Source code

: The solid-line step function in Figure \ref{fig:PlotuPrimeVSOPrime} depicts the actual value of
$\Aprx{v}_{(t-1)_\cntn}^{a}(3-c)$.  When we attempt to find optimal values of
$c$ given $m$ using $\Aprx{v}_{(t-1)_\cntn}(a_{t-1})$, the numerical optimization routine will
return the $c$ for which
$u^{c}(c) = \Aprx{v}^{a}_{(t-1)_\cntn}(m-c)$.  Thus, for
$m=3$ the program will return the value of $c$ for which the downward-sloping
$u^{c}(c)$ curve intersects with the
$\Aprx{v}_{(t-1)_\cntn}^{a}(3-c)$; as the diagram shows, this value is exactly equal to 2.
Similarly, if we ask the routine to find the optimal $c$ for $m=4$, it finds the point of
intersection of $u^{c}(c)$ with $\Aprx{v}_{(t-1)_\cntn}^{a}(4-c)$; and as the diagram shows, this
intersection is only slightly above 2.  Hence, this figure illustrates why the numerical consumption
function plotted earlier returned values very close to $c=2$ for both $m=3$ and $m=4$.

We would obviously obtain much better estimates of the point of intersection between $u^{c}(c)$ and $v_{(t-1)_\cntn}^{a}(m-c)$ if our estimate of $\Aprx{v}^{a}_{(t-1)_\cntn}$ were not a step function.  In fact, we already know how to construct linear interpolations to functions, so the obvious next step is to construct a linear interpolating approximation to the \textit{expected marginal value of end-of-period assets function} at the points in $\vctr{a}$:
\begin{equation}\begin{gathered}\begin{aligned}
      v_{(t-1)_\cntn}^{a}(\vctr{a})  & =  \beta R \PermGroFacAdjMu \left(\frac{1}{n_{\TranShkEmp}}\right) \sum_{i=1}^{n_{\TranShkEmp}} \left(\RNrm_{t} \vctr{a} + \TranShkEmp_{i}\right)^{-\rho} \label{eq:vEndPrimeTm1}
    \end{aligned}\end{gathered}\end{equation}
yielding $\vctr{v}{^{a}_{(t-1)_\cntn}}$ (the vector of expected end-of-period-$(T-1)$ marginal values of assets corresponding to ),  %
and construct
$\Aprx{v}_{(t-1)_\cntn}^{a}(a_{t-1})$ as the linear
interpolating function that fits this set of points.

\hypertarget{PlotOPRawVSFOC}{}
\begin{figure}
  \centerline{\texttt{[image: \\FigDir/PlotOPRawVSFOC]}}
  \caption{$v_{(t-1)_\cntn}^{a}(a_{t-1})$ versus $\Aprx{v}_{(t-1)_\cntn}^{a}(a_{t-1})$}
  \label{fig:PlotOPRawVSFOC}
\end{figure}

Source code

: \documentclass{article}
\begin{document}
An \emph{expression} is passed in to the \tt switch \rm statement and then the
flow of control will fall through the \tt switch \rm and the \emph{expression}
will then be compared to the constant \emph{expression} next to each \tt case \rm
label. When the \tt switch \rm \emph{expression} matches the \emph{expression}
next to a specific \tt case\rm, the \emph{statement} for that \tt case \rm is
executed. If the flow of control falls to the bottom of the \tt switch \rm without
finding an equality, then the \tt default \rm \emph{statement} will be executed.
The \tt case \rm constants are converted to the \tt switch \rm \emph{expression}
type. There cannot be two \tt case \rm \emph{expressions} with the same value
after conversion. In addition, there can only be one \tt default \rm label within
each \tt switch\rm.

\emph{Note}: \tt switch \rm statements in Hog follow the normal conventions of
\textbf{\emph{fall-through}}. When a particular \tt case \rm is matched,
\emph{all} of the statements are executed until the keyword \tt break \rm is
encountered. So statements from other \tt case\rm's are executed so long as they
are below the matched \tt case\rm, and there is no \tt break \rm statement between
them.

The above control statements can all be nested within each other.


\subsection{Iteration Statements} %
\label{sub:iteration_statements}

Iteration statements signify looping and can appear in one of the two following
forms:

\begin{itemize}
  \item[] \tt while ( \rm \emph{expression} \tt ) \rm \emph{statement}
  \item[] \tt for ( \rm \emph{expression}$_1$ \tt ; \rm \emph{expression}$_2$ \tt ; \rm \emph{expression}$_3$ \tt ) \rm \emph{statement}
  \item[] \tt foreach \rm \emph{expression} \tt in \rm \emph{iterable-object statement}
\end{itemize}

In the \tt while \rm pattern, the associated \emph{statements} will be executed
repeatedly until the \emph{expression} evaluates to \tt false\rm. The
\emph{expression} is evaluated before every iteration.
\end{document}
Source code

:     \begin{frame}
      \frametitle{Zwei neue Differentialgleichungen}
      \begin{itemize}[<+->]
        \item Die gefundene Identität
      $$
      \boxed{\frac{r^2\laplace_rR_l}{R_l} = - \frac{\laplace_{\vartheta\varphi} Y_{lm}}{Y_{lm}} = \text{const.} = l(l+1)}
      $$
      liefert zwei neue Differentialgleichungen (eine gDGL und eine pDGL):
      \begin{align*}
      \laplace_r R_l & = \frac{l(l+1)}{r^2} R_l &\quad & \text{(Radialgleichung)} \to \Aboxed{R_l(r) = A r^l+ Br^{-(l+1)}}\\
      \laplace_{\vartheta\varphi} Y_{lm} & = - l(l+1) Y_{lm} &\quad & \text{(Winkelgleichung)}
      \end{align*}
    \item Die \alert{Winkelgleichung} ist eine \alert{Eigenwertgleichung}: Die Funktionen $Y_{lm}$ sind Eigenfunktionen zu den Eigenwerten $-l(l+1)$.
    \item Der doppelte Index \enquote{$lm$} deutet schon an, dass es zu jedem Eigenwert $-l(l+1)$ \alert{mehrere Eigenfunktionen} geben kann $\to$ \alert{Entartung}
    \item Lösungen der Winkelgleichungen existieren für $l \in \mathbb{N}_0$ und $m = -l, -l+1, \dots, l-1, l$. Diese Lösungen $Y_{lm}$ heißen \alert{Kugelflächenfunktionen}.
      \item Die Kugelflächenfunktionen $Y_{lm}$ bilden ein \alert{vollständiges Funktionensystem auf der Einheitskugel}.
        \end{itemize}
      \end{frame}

____

(Directive)
Retype the data precisely.

(Answer for the task)
Source code

: The solid-line step function in Figure \ref{fig:PlotuPrimeVSOPrime} depicts the actual value of
$\Aprx{v}_{(t-1)_\cntn}^{a}(3-c)$.  When we attempt to find optimal values of
$c$ given $m$ using $\Aprx{v}_{(t-1)_\cntn}(a_{t-1})$, the numerical optimization routine will
return the $c$ for which
$u^{c}(c) = \Aprx{v}^{a}_{(t-1)_\cntn}(m-c)$.  Thus, for
$m=3$ the program will return the value of $c$ for which the downward-sloping
$u^{c}(c)$ curve intersects with the
$\Aprx{v}_{(t-1)_\cntn}^{a}(3-c)$; as the diagram shows, this value is exactly equal to 2.
Similarly, if we ask the routine to find the optimal $c$ for $m=4$, it finds the point of
intersection of $u^{c}(c)$ with $\Aprx{v}_{(t-1)_\cntn}^{a}(4-c)$; and as the diagram shows, this
intersection is only slightly above 2.  Hence, this figure illustrates why the numerical consumption
function plotted earlier returned values very close to $c=2$ for both $m=3$ and $m=4$.

We would obviously obtain much better estimates of the point of intersection between $u^{c}(c)$ and $v_{(t-1)_\cntn}^{a}(m-c)$ if our estimate of $\Aprx{v}^{a}_{(t-1)_\cntn}$ were not a step function.  In fact, we already know how to construct linear interpolations to functions, so the obvious next step is to construct a linear interpolating approximation to the \textit{expected marginal value of end-of-period assets function} at the points in $\vctr{a}$:
\begin{equation}\begin{gathered}\begin{aligned}
      v_{(t-1)_\cntn}^{a}(\vctr{a})  & =  \beta R \PermGroFacAdjMu \left(\frac{1}{n_{\TranShkEmp}}\right) \sum_{i=1}^{n_{\TranShkEmp}} \left(\RNrm_{t} \vctr{a} + \TranShkEmp_{i}\right)^{-\rho} \label{eq:vEndPrimeTm1}
    \end{aligned}\end{gathered}\end{equation}
yielding $\vctr{v}{^{a}_{(t-1)_\cntn}}$ (the vector of expected end-of-period-$(T-1)$ marginal values of assets corresponding to ),  %
and construct
$\Aprx{v}_{(t-1)_\cntn}^{a}(a_{t-1})$ as the linear
interpolating function that fits this set of points.

\hypertarget{PlotOPRawVSFOC}{}
\begin{figure}
  \centerline{\texttt{[image: \\FigDir/PlotOPRawVSFOC]}}
  \caption{$v_{(t-1)_\cntn}^{a}(a_{t-1})$ versus $\Aprx{v}_{(t-1)_\cntn}^{a}(a_{t-1})$}
  \label{fig:PlotOPRawVSFOC}
\end{figure}

Source code

: \documentclass{article}
\begin{document}
An \emph{expression} is passed in to the \tt switch \rm statement and then the
flow of control will fall through the \tt switch \rm and the \emph{expression}
will then be compared to the constant \emph{expression} next to each \tt case \rm
label. When the \tt switch \rm \emph{expression} matches the \emph{expression}
next to a specific \tt case\rm, the \emph{statement} for that \tt case \rm is
executed. If the flow of control falls to the bottom of the \tt switch \rm without
finding an equality, then the \tt default \rm \emph{statement} will be executed.
The \tt case \rm constants are converted to the \tt switch \rm \emph{expression}
type. There cannot be two \tt case \rm \emph{expressions} with the same value
after conversion. In addition, there can only be one \tt default \rm label within
each \tt switch\rm.

\emph{Note}: \tt switch \rm statements in Hog follow the normal conventions of
\textbf{\emph{fall-through}}. When a particular \tt case \rm is matched,
\emph{all} of the statements are executed until the keyword \tt break \rm is
encountered. So statements from other \tt case\rm's are executed so long as they
are below the matched \tt case\rm, and there is no \tt break \rm statement between
them.

The above control statements can all be nested within each other.


\subsection{Iteration Statements} %
\label{sub:iteration_statements}

Iteration statements signify looping and can appear in one of the two following
forms:

\begin{itemize}
  \item[] \tt while ( \rm \emph{expression} \tt ) \rm \emph{statement}
  \item[] \tt for ( \rm \emph{expression}$_1$ \tt ; \rm \emph{expression}$_2$ \tt ; \rm \emph{expression}$_3$ \tt ) \rm \emph{statement}
  \item[] \tt foreach \rm \emph{expression} \tt in \rm \emph{iterable-object statement}
\end{itemize}

In the \tt while \rm pattern, the associated \emph{statements} will be executed
repeatedly until the \emph{expression} evaluates to \tt false\rm. The
\emph{expression} is evaluated before every iteration.
\end{document}
Source code

:     \begin{frame}
      \frametitle{Zwei neue Differentialgleichungen}
      \begin{itemize}[<+->]
        \item Die gefundene Identität
      $$
      \boxed{\frac{r^2\laplace_rR_l}{R_l} = - \frac{\laplace_{\vartheta\varphi} Y_{lm}}{Y_{lm}} = \text{const.} = l(l+1)}
      $$
      liefert zwei neue Differentialgleichungen (eine gDGL und eine pDGL):
      \begin{align*}
      \laplace_r R_l & = \frac{l(l+1)}{r^2} R_l &\quad & \text{(Radialgleichung)} \to \Aboxed{R_l(r) = A r^l+ Br^{-(l+1)}}\\
      \laplace_{\vartheta\varphi} Y_{lm} & = - l(l+1) Y_{lm} &\quad & \text{(Winkelgleichung)}
      \end{align*}
    \item Die \alert{Winkelgleichung} ist eine \alert{Eigenwertgleichung}: Die Funktionen $Y_{lm}$ sind Eigenfunktionen zu den Eigenwerten $-l(l+1)$.
    \item Der doppelte Index \enquote{$lm$} deutet schon an, dass es zu jedem Eigenwert $-l(l+1)$ \alert{mehrere Eigenfunktionen} geben kann $\to$ \alert{Entartung}
    \item Lösungen der Winkelgleichungen existieren für $l \in \mathbb{N}_0$ und $m = -l, -l+1, \dots, l-1, l$. Diese Lösungen $Y_{lm}$ heißen \alert{Kugelflächenfunktionen}.
      \item Die Kugelflächenfunktionen $Y_{lm}$ bilden ein \alert{vollständiges Funktionensystem auf der Einheitskugel}.
        \end{itemize}
      \end{frame}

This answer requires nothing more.